Não se sabe se a doçura vinha pela área do cérebro afetada pelo câncer ou porque foi a forma mais natural dele lutar contra a doença. "Todo mundo fala que uniu ainda mais a nossa família. A doença deu uma chance para a gente e meu relacionamento mudou muito", relata. 

Gêmeos, Henrique e Helena vão conhecer seu "Tô" pelas histórias que o avô deixou
Uma das histórias que ele repetiu mil vezes foi de que quando ganhou um campeonato de twist, o que lhe deu o status eterno de bom dançarino.

Seu Tô não chegou a ver os netos. Henrique e Helena nasceram no início de dezembro. "O sonho dele era ser avô. Queria porque queria um neto. Tentei engravidar sete anos, quando eu ia fazer o tratamento de fertilização, descobrimos a doença dele e fiquei na maior dúvida", conta. 

Os três meses dados pelos médicos foram transformados em mais de um ano.
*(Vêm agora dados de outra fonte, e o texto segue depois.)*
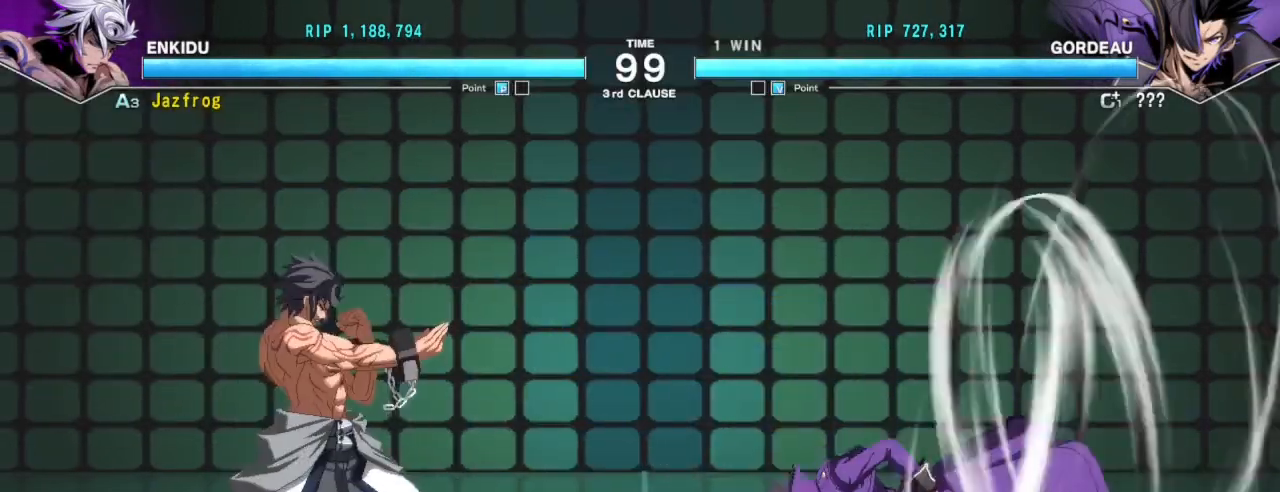
{"buttons": [], "left_stick": "down-left", "events": [[367, "left_stick", "down-left"]]}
Heitor passou por uma cirurgia complicada, de risco e saiu dela falando. Depois de partir, Paula se separou, casou de novo e quando fez o tratamento, engravidou de gêmeos.

"Eu acho que ele deu uma ajudinha e onde estiver, tenho certeza de que está feliz. O tempo todo eu fico pensando que se ele estivesse aqui, ia curtir. A dor se transformou nisso numa saudade gostosa", narra. 

Os gêmeos ainda têm só um mês, mas quando crescerem, vão ouvir toda narrativa de quem era o vô "Tô". "Vou contar todas as histórias que ele contava mil vezes e as brincadeiras que fazia", promete a mãe. 

O quintal de casa era o lugar preferido da família e o que traz as melhores lembranças da infância. "Quero passar essa parte para os meus filhos e a minha sobrinha. Os banhos de mangueira, as bolhinhas de sabão. Me lembro muito dele brincar com água, fazer cachoeira e sempre que chovia, os pais diziam 'não pode', mas ele não, era: 'vamos todo mundo tomar banho de chuva''", lembra Paula.

Gêmeos, Henrique e Helena vão conhecer seu "Tô" pelas histórias que o avô deixou
Paula com os netos de Tô, que vão conhecer o avô pelas histórias.

Sem saber o final das histórias, o pai misturava todos os contos infantis, o que deixava as crianças bravas e hoje traz saudade à Paula adulta. "Ele contava tudo errado ou misturava uma com a outra", ri. 

Além das historinhas, as próprias vivências também eram relatadas infinitas vezes. "Contava mil vezes a mesma coisa, que um dia ele venceu um campeonato de twist no Social Clube. Ele se achava um ótimo dançarino. Também contava que jogou futebol com o Didi dos Trapalhões", recorda.

Essa eles não conseguiram confirmar, mas que ele tinha uma amizade com João Barone, baterista dos Paralamas. "Uma vez eles vieram fazer show na exposição e nós fomos com a família. Ele dizia que ia entrar porque era muito amigo. A gente nunca acreditou e ele botou todo mundo para dentro do camarim. Era verdade mesmo", gargalha Paula. 

E antes que a gente pergunte o que ficou de quem partiu, a filha se antecipa como quem sabe o que fazer para passar o legado adiante: "São essas as histórias do seu Heitor que vão ficar".